== Source data

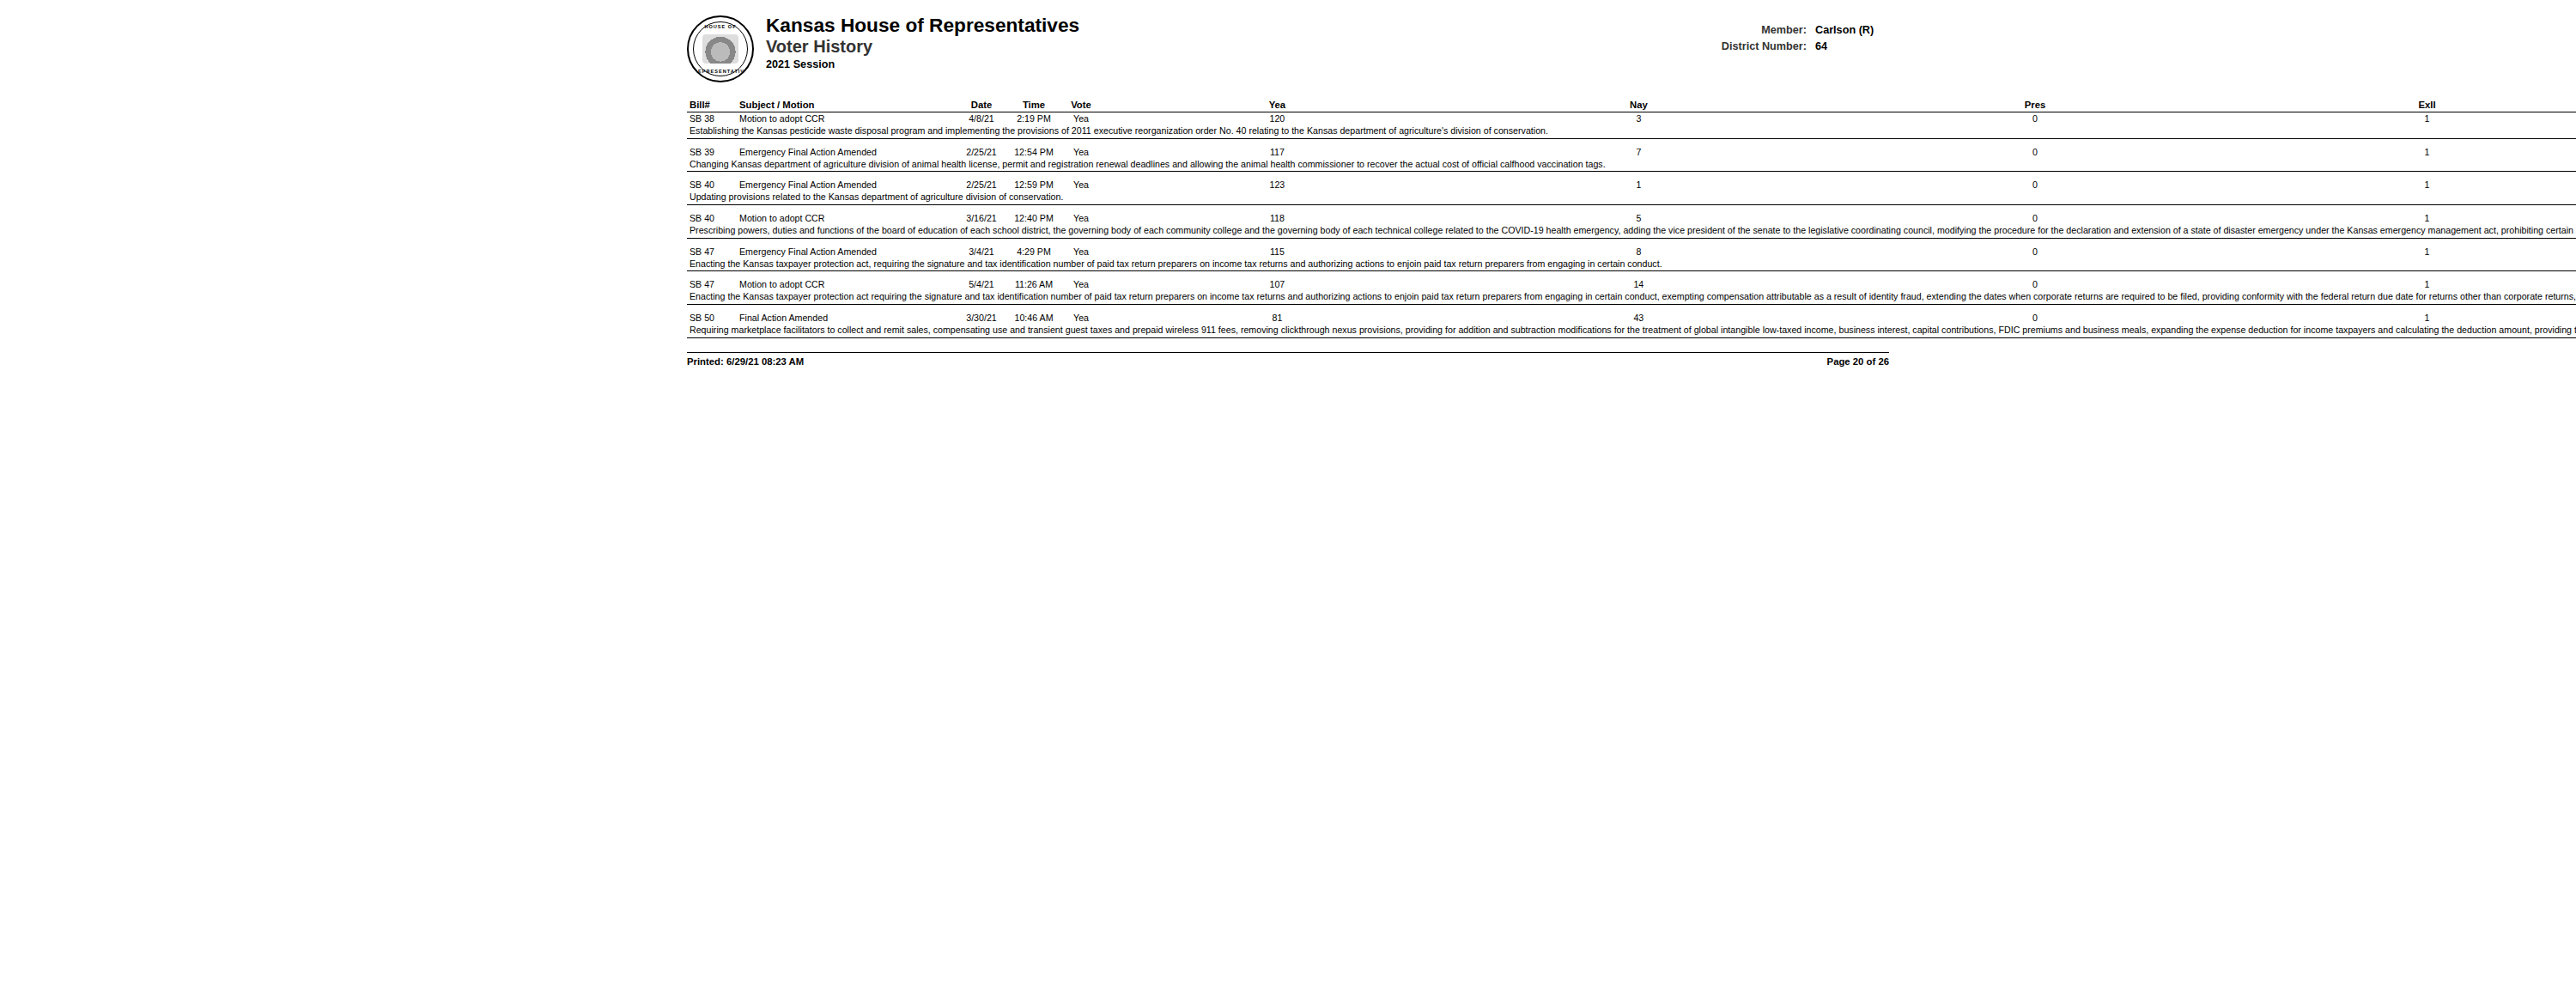HOUSE OF
REPRESENTATIVES
Kansas House of Representatives
Voter History
2021 Session
Member: Carlson (R)
District Number: 64
| Bill# | Subject / Motion | Date | Time | Vote | Yea | Nay | Pres | ExII | ExLg | ExAb | N\V | Total | RCS# |
| --- | --- | --- | --- | --- | --- | --- | --- | --- | --- | --- | --- | --- | --- |
| SB 38 | Motion to adopt CCR | 4/8/21 | 2:19 PM | Yea | 120 | 3 | 0 | 1 | 0 | 1 | 0 | 125 | 281 |
| Establishing the Kansas pesticide waste disposal program and implementing the provisions of 2011 executive reorganization order No. 40 relating to the Kansas department of agriculture's division of conservation. |
| SB 39 | Emergency Final Action Amended | 2/25/21 | 12:54 PM | Yea | 117 | 7 | 0 | 1 | 0 | 0 | 0 | 125 | 82 |
| Changing Kansas department of agriculture division of animal health license, permit and registration renewal deadlines and allowing the animal health commissioner to recover the actual cost of official calfhood vaccination tags. |
| SB 40 | Emergency Final Action Amended | 2/25/21 | 12:59 PM | Yea | 123 | 1 | 0 | 1 | 0 | 0 | 0 | 125 | 85 |
| Updating provisions related to the Kansas department of agriculture division of conservation. |
| SB 40 | Motion to adopt CCR | 3/16/21 | 12:40 PM | Yea | 118 | 5 | 0 | 1 | 0 | 0 | 1 | 125 | 171 |
| Prescribing powers, duties and functions of the board of education of each school district, the governing body of each community college and the governing body of each technical college related to the COVID-19 health emergency, adding the vice president of the senate to the legislative coordinating council, modifying the procedure for the declaration and extension of a state of disaster emergency under the Kansas emergency management act, prohibiting certain actions by the governor related to the COVID-19 health emergency and revoking all executive orders related to such emergency on March 31, 2021, establishing judicial review for certain executive orders issued during a state of disaster emergency and certain actions taken by a local unit of government during a state of local disaster emergency, authorizing the legislature or the legislative coordinating council to revoke certain orders issued by the secretary of health and environment and limiting powers granted to local health officers related to certain orders. |
| SB 47 | Emergency Final Action Amended | 3/4/21 | 4:29 PM | Yea | 115 | 8 | 0 | 1 | 0 | 1 | 0 | 125 | 156 |
| Enacting the Kansas taxpayer protection act, requiring the signature and tax identification number of paid tax return preparers on income tax returns and authorizing actions to enjoin paid tax return preparers from engaging in certain conduct. |
| SB 47 | Motion to adopt CCR | 5/4/21 | 11:26 AM | Yea | 107 | 14 | 0 | 1 | 0 | 3 | 0 | 125 | 328 |
| Enacting the Kansas taxpayer protection act requiring the signature and tax identification number of paid tax return preparers on income tax returns and authorizing actions to enjoin paid tax return preparers from engaging in certain conduct, exempting compensation attributable as a result of identity fraud, extending the dates when corporate returns are required to be filed, providing conformity with the federal return due date for returns other than corporate returns, providing a temporary withholding option for certain teleworking employees, establishing the Eisenhower foundation contribution credit and the friends of cedar crest association contribution credit, extending the time period and expanding eligibility for the single city port authority credit, extending the time period for eligibility in the loan repayment program and income tax credit related to rural opportunity zones and defining rural opportunity zone on the basis of population. |
| SB 50 | Final Action Amended | 3/30/21 | 10:46 AM | Yea | 81 | 43 | 0 | 1 | 0 | 0 | 0 | 125 | 240 |
| Requiring marketplace facilitators to collect and remit sales, compensating use and transient guest taxes and prepaid wireless 911 fees, removing clickthrough nexus provisions, providing for addition and subtraction modifications for the treatment of global intangible low-taxed income, business interest, capital contributions, FDIC premiums and business meals, expanding the expense deduction for income taxpayers and calculating the deduction amount, providing the ability to elect to itemize for individuals, providing an exemption of unemployment compensation income attributable as a result of identity fraud, removing the line for reporting compensating use tax from individual tax returns, extending the dates when corporate tax returns are required to be filed, increasing the Kansas standard deduction and providing for an extension of the corporate net operating loss carryforward period. |
Printed: 6/29/21 08:23 AM Page 20 of 26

====

Task to carry out:
For every line of the records that has the word "conservation" in it, make a copy.

Result for this exercise:
| Establishing the Kansas pesticide waste disposal program and implementing the provisions of 2011 executive reorganization order No. 40 relating to the Kansas department of agriculture's division of conservation. |
| Updating provisions related to the Kansas department of agriculture division of conservation. |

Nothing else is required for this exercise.